**Brief:** Only lines holding the word "pixels" are needed; copy each of them from the material.

**Given records:**
=====
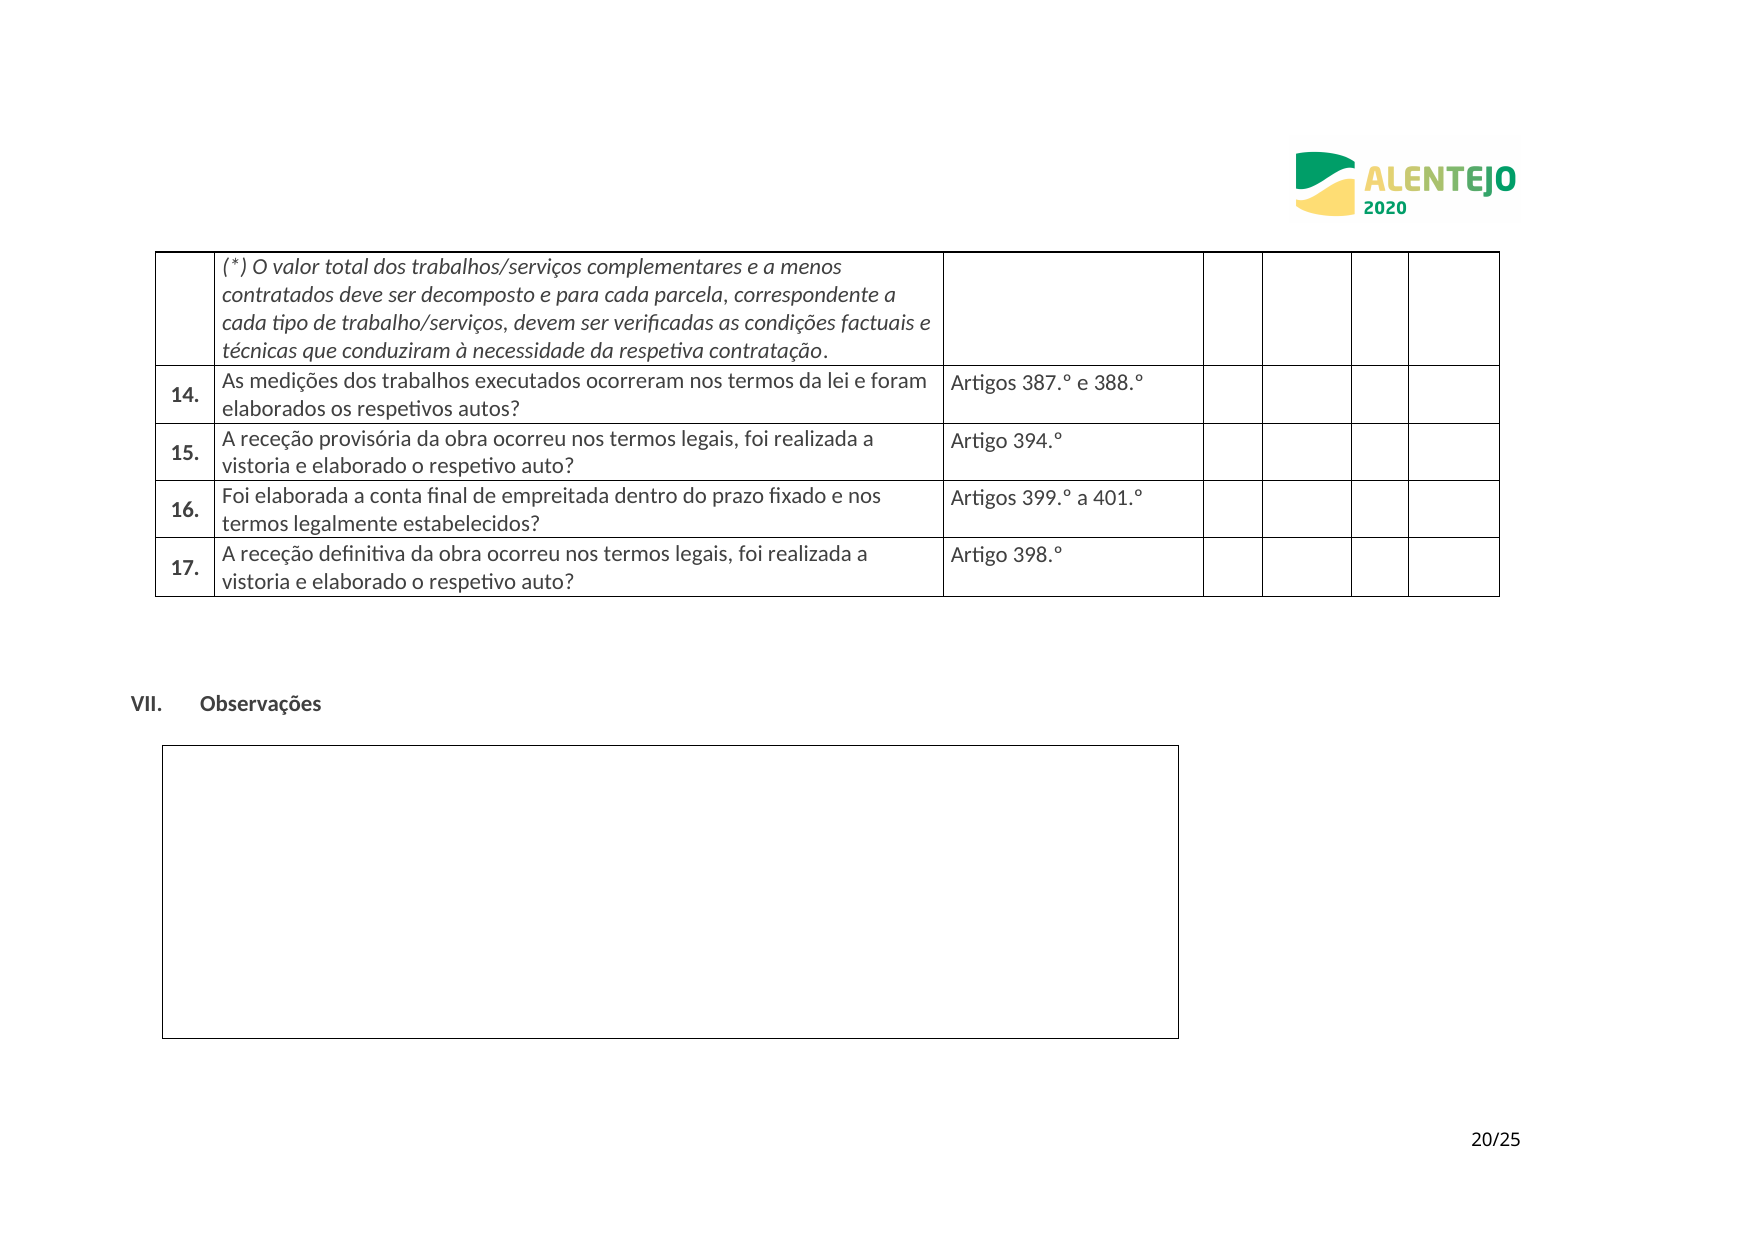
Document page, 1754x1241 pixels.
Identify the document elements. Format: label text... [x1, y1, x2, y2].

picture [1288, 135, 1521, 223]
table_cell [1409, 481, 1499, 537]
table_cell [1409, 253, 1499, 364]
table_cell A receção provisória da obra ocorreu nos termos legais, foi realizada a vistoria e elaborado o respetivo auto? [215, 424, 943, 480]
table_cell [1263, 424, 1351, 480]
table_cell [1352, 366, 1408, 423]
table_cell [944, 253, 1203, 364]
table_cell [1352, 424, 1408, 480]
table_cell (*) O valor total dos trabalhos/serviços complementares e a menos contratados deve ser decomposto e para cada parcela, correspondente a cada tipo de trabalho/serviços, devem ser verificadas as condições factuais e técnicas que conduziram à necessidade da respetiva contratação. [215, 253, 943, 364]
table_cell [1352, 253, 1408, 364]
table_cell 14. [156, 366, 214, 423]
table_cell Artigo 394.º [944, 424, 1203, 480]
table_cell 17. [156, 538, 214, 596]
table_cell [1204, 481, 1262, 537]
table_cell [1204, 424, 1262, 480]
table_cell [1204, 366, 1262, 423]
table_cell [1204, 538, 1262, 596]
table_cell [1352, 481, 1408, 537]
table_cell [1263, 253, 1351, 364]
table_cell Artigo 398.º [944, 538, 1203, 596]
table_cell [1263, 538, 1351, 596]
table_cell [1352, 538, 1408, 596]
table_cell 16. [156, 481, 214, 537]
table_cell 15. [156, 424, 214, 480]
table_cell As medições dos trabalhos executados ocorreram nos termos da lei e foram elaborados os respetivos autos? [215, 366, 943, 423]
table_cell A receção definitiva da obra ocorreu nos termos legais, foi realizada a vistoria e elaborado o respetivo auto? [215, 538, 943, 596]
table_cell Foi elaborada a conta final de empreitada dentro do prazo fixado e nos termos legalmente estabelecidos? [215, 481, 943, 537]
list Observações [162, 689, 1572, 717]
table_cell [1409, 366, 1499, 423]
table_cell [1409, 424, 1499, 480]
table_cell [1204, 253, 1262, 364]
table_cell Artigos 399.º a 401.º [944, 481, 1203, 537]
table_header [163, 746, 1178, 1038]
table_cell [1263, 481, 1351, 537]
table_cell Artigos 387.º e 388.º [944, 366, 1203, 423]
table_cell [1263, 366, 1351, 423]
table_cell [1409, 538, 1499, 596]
=====
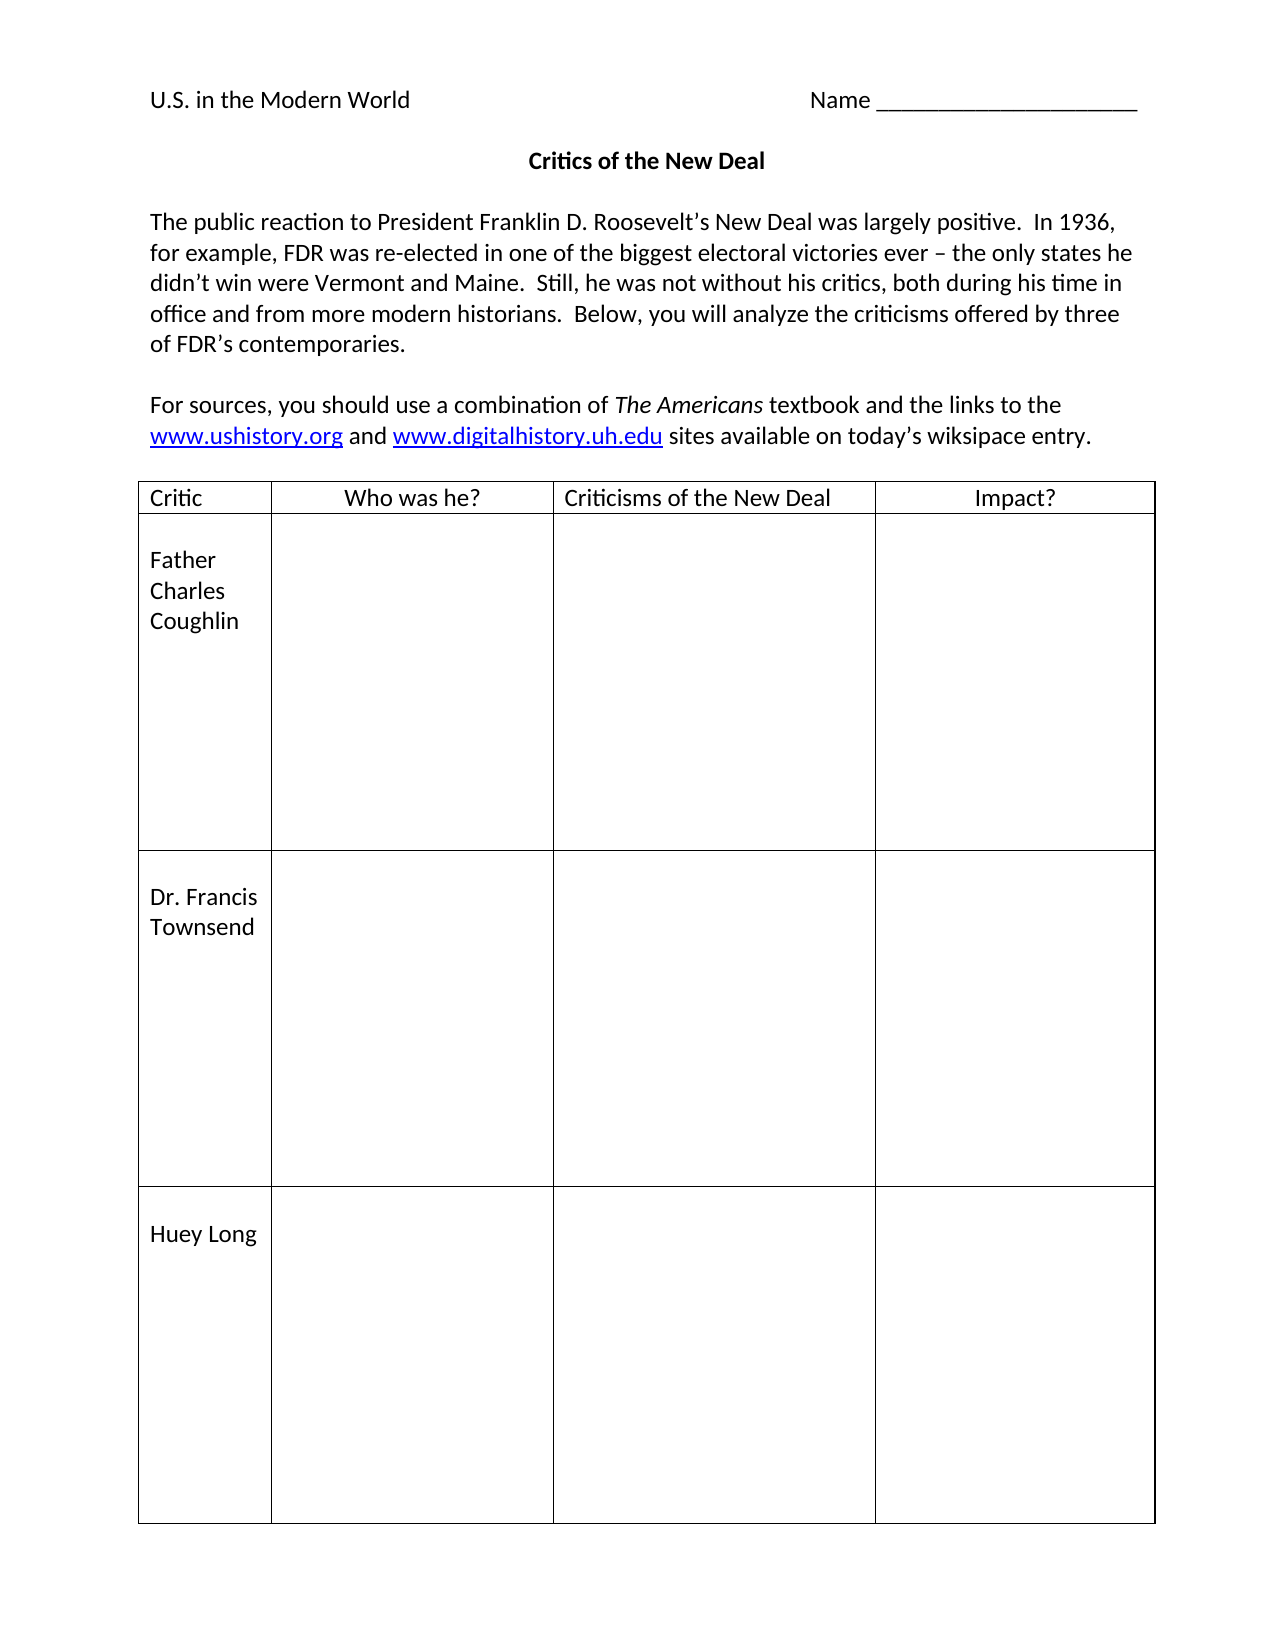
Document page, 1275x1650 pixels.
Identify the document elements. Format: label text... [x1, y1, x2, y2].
=====
**Answer box:**
Document page, 1754x1241 pixels.
Document page, 1275x1650 pixels.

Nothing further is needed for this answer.